Odds Against Tomorrow
Odds Against Tomorrow
Book for:
November 2021 Group 1
March 2016 Group 2
NEW YORK CITY, the near future: Mitchell Zukor, a gifted young mathematician, is hired by a mysterious new financial consulting firm, FutureWorld. The business operates out of a cavernous office in the Empire State Building; Mitchell is employee number two. He is asked to calculate worst-case scenarios in the most intricate detail, and his schemes are sold to corporations to indemnify them against any future disasters. This is the cutting edge of corporate irresponsibility, and business is booming. As Mitchell immerses himself in the mathematics of catastrophe--ecological collapse, global war, natural disasters--he becomes obsessed by a culture's fears. Yet he also loses touch with his last connection to reality: Elsa Bruner, a friend with her own apocalyptic secret, who has started a commune in Maine. Then, just as Mitchell's predictions reach a nightmarish crescendo, an actual worst-case scenario overtakes Manhattan. Mitchell realizes he is uniquely prepared to profit. But at what cost? At once an all-too-plausible literary thriller, an unexpected love story, and a philosophically searching inquiry into the nature of fear, Nathaniel Rich's Odds Against Tomorrow poses the ultimate questions of imagination and civilization. The future is not quite what it used to be.
About the Author
Nathanial Rich
Nathaniel Rich (born March 5, 1980) is an American novelist and essayist. He is the author of the 2013 novel, Odds Against Tomorrow, the 2008 novel, The Mayor's Tongue and the 2005 nonfiction book, San Francisco Noir: The City in Film Noir from 1940 to the Present. Rich has written essays and criticism for The New York Review of Books, Vanity Fair, The New York Times Magazine, Harper's Magazine, Rolling Stone, and Slate.
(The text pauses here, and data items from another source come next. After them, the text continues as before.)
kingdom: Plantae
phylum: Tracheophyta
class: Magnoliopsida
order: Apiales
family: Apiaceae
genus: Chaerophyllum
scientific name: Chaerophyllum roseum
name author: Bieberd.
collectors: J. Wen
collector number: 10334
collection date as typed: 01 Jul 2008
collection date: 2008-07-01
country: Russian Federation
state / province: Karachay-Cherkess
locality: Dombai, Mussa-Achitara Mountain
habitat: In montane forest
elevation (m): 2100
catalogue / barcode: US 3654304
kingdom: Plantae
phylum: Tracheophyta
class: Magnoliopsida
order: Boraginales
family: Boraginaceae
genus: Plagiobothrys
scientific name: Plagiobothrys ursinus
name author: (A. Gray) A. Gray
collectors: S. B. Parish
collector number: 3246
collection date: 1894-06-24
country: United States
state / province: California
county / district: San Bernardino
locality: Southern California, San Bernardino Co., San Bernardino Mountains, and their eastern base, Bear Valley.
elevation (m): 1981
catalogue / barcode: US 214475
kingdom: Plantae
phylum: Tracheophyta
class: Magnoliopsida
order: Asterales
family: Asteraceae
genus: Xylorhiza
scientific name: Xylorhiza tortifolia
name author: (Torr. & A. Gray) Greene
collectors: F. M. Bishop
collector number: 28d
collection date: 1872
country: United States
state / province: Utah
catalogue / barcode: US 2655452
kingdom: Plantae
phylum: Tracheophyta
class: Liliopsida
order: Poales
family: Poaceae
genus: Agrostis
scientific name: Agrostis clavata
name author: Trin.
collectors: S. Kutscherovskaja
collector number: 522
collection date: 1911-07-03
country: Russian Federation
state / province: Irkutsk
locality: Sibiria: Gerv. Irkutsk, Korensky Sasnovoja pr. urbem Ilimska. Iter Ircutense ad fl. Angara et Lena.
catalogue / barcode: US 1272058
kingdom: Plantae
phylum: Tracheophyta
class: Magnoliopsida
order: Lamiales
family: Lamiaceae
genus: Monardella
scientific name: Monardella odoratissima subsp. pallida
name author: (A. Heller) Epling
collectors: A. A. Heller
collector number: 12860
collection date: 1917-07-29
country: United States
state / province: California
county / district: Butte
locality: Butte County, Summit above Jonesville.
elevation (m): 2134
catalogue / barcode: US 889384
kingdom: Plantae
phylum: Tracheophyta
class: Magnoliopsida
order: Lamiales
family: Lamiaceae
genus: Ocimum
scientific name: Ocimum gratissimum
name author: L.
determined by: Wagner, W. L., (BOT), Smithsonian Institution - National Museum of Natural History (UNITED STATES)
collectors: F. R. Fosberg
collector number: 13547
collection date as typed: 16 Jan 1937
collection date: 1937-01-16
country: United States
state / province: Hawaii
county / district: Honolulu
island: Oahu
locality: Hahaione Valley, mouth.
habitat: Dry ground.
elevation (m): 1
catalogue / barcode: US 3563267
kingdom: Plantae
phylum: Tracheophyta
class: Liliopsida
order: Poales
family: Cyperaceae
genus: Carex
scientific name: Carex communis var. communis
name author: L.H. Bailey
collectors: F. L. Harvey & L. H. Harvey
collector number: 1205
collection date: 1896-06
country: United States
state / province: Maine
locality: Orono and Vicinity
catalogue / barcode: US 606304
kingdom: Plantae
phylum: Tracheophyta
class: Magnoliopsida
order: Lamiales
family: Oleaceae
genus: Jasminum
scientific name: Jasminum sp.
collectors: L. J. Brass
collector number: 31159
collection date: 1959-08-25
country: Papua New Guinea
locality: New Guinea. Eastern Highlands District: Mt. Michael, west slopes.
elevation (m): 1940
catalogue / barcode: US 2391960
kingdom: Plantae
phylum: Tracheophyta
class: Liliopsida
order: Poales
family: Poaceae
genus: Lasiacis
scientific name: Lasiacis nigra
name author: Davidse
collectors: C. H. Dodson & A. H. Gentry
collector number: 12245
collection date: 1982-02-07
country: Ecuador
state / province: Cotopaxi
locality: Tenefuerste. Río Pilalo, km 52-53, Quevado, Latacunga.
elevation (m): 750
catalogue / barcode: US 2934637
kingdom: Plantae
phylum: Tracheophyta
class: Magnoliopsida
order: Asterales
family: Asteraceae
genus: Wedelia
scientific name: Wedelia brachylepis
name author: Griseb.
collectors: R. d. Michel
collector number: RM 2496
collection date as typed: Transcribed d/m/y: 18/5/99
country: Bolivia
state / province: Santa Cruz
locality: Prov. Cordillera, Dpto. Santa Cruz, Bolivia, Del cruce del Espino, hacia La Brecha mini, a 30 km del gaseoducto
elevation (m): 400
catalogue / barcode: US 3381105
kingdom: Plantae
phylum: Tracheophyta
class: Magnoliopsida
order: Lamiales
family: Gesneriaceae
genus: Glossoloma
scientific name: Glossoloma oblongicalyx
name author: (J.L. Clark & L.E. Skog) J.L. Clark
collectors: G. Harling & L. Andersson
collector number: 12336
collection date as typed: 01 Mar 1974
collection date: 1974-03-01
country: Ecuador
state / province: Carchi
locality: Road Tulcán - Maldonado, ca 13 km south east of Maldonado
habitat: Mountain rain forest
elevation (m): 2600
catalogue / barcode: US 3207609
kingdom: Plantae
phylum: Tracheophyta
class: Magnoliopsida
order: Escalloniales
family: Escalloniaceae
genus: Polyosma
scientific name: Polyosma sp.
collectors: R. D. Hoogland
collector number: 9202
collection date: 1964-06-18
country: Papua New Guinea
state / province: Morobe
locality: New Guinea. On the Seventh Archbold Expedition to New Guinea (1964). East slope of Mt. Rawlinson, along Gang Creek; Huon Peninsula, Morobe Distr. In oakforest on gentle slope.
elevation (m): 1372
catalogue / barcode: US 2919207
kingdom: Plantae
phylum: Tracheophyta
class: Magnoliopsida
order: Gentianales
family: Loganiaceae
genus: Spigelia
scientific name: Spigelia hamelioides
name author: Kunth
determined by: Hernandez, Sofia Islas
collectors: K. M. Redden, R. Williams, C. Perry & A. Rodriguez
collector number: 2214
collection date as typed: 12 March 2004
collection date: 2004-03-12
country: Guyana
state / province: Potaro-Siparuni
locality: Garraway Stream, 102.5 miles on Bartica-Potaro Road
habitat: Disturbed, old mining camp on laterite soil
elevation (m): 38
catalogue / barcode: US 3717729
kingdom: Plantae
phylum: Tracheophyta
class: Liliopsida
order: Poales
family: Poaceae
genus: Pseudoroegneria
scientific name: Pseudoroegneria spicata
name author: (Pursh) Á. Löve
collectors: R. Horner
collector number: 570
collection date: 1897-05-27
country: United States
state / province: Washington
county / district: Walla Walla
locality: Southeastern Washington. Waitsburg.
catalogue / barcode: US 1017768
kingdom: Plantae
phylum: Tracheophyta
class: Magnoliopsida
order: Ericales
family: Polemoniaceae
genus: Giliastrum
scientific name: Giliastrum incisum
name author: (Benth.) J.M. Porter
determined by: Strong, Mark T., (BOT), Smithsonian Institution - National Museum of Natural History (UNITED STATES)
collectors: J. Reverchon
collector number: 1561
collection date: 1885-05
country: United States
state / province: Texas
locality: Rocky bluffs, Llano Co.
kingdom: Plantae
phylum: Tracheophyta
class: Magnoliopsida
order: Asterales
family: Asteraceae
Rich is an alumnus of Yale University, where he studied literature. After graduation he worked on the editorial staff of The New York Review of Books. He moved to San Francisco to write San Francisco Noir, which the San Francisco Chronicle named one of the best books of 2005.[9] That year he was hired as an editor by The Paris Review.

The Mayor's Tongue was described by Carolyn See in The Washington Post as a "playful, highly intellectual novel about serious subjects -- the failure of language, for one, and how we cope with that failure in order to keep ourselves sane."

NPR's Alan Cheuse called Odds Against Tomorrow a "brilliantly conceived and extremely well-executed novel...a knockout of a book." Cathleen Schine wrote, in the New York Review of Books, "Let's just, right away, recognize how prescient this charming, terrifying, comic novel of apocalyptic manners is...Rich is a gifted caricaturist and a gifted apocalyptist. His descriptions of the vagaries of both nature and human nature are stark, fresh, and convincing, full of surprise and recognition as both good comedy and good terror must be."

Rich is the son of New York Magazine writer and former New York Times columnist Frank Rich, and brother of writer Simon Rich.